Иванов припомнил, как жена минувшим летом раскладывала карты, наверное, пасьянс. Происходило это в полувымершей деревеньке, куда Маша его завезла для слияния с природой, наслушалась о том, как писатели забираются в глухомань и там, дичая, обрастая волосом, ловят рыбу и в паузах между клевом пишут гениальные книги. Она и его заставила опустить бороду, отчего он теперь походил на кинематографического дьячка. Пока он удил рыбу и сочинял деревенскую повесть, Маша изнывала от скуки и, не располагая примером для подражания (чем в это время заняты сами писательские жены, о сем молва молчала), днями терзала колоду карт…
— Так и быть, — сказал Иванов. — Вернется с работы жена, раскинет картишки. Нагадает вам на год вперед!
Соседка вышла, приговаривая:
— Мне бы хоть как. Ну, и слава богу. Мне бы хоть как.
Иванов убрал разгромленную комнату и поехал в журнал «Рассвет» за новым отказом. Там литсотрудник, тучный лысый гигант, вернул Иванову рукопись, будто оторвал от сердца самое дорогое, вышел с ним в редакционный холл и, оглядевшись по сторонам, зашептал сверху, как с колокольни, мол, здесь никто «в литературе ни ухом, ни рылом…» Вот будь редактором он, тогда… Старик, выкуешь очереднягу, тащи, хотя полная безнадега, нищи мы, нищи… Он словно предложил потягаться душевной теплотой. Воспитанный Иванов принял вызов, поблагодарил за чуткость.

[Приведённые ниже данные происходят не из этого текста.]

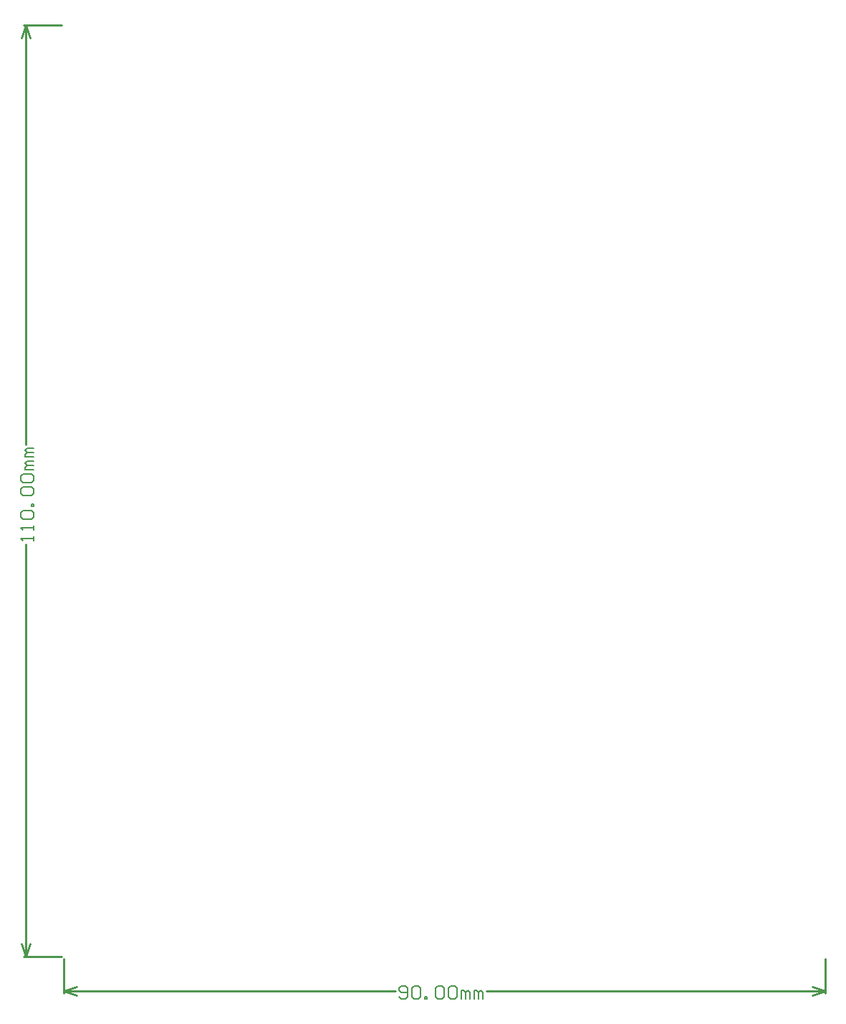
<source format=gbr>
G04 Layer_Color=16711935*
%FSLAX45Y45*%
%MOMM*%
%TF.FileFunction,Other,Mechanical_5*%
%TF.Part,Single*%
G01*
G75*
%TA.AperFunction,NonConductor*%
%ADD54C,0.25400*%
%ADD55C,0.15240*%
D54*
X-470400Y10999000D02*
X-27400D01*
X-470400Y-1000D02*
X-27400D01*
X-445000Y6044923D02*
Y10999000D01*
Y-1000D02*
Y4871797D01*
X-495800Y10846600D02*
X-445000Y10999000D01*
X-394200Y10846600D01*
X-445000Y-1000D02*
X-394200Y151400D01*
X-495800D02*
X-445000Y-1000D01*
X8998000Y-432900D02*
Y-26400D01*
X-2000Y-432900D02*
Y-26400D01*
X4993140Y-407500D02*
X8998000D01*
X-2000D02*
X3921580D01*
X8845600Y-356700D02*
X8998000Y-407500D01*
X8845600Y-458300D02*
X8998000Y-407500D01*
X-2000D02*
X150400Y-458300D01*
X-2000Y-407500D02*
X150400Y-356700D01*
D55*
X-353585Y4912437D02*
Y4963220D01*
Y4937829D01*
X-505935D01*
X-480544Y4912437D01*
X-353585Y5039396D02*
Y5090179D01*
Y5064787D01*
X-505935D01*
X-480544Y5039396D01*
Y5166354D02*
X-505935Y5191746D01*
Y5242530D01*
X-480544Y5267922D01*
X-378977D01*
X-353585Y5242530D01*
Y5191746D01*
X-378977Y5166354D01*
X-480544D01*
X-353585Y5318705D02*
X-378977D01*
Y5344097D01*
X-353585D01*
Y5318705D01*
X-480544Y5445664D02*
X-505935Y5471056D01*
Y5521839D01*
X-480544Y5547231D01*
X-378977D01*
X-353585Y5521839D01*
Y5471056D01*
X-378977Y5445664D01*
X-480544D01*
Y5598015D02*
X-505935Y5623407D01*
Y5674190D01*
X-480544Y5699582D01*
X-378977D01*
X-353585Y5674190D01*
Y5623407D01*
X-378977Y5598015D01*
X-480544D01*
X-353585Y5750365D02*
X-455152D01*
Y5775757D01*
X-429760Y5801149D01*
X-353585D01*
X-429760D01*
X-455152Y5826541D01*
X-429760Y5851933D01*
X-353585D01*
Y5902716D02*
X-455152D01*
Y5928108D01*
X-429760Y5953500D01*
X-353585D01*
X-429760D01*
X-455152Y5978892D01*
X-429760Y6004283D01*
X-353585D01*
X3962220Y-473524D02*
X3987612Y-498915D01*
X4038396D01*
X4063787Y-473524D01*
Y-371957D01*
X4038396Y-346565D01*
X3987612D01*
X3962220Y-371957D01*
Y-397348D01*
X3987612Y-422740D01*
X4063787D01*
X4114571Y-371957D02*
X4139963Y-346565D01*
X4190746D01*
X4216138Y-371957D01*
Y-473524D01*
X4190746Y-498915D01*
X4139963D01*
X4114571Y-473524D01*
Y-371957D01*
X4266922Y-498915D02*
Y-473524D01*
X4292313D01*
Y-498915D01*
X4266922D01*
X4393880Y-371957D02*
X4419272Y-346565D01*
X4470056D01*
X4495448Y-371957D01*
Y-473524D01*
X4470056Y-498915D01*
X4419272D01*
X4393880Y-473524D01*
Y-371957D01*
X4546231D02*
X4571623Y-346565D01*
X4622407D01*
X4647798Y-371957D01*
Y-473524D01*
X4622407Y-498915D01*
X4571623D01*
X4546231Y-473524D01*
Y-371957D01*
X4698582Y-498915D02*
Y-397348D01*
X4723974D01*
X4749365Y-422740D01*
Y-498915D01*
Y-422740D01*
X4774757Y-397348D01*
X4800149Y-422740D01*
Y-498915D01*
X4850933D02*
Y-397348D01*
X4876325D01*
X4901716Y-422740D01*
Y-498915D01*
Y-422740D01*
X4927108Y-397348D01*
X4952500Y-422740D01*
Y-498915D01*
%TF.MD5,43f8b96e57035d490502f7a29686e0d8*%
M02*

</source>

Выйдя из подъезда, он спохватился: полный склеротик, забыл рукопись на столе. Иванов вернулся и услышал из-за двери голос литсотрудника, который кому-то говорил по телефону: «Извини, тут один графоман целый час крутил мне мозги». Иванов плюнул на рукопись и ушел, страдая за Машу. Еще удар для бедняжки.
Вступив в коммунальный коридор, он насторожился: на всю квартиру разносился голос старухи, да не прежний тихий, мышиный, а требовательный, командный:
— Но твой-то сам сказал: она вернется и сделает все!
— Или вы его неправильно поняли. Или он выдумал. Иванов — художник! — защищалась жена.
— Он сказал! Он — мужик твой! Твой мужик сказал! — попыталась внушить старуха.